PROBLEM TO WORK ON
Pick out each line below that contains the word "June" and copy it.

ENTRIES SHOWN
* * * * * * * * *
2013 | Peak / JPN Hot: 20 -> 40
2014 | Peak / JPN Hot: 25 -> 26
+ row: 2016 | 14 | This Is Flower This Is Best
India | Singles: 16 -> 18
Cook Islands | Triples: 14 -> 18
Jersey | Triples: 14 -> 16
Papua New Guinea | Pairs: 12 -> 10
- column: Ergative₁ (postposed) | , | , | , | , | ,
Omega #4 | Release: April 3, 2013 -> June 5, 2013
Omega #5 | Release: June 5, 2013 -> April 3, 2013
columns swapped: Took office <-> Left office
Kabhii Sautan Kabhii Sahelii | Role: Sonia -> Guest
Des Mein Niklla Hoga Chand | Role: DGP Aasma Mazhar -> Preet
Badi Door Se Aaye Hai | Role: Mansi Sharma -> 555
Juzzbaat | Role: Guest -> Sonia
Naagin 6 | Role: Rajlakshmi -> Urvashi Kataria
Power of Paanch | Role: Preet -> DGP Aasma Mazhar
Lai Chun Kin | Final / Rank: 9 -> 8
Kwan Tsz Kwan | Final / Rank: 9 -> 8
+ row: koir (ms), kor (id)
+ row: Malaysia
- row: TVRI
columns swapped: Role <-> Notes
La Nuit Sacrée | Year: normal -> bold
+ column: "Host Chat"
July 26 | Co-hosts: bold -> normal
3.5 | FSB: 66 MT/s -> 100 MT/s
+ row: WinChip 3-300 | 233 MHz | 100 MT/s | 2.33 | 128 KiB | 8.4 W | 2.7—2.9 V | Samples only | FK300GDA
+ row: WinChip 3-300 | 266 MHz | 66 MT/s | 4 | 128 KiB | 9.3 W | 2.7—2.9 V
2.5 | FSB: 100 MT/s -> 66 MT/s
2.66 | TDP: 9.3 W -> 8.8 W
* * * * * * * * *
CORRECT ANSWER
Omega #4 | Release: April 3, 2013 -> June 5, 2013
Omega #5 | Release: June 5, 2013 -> April 3, 2013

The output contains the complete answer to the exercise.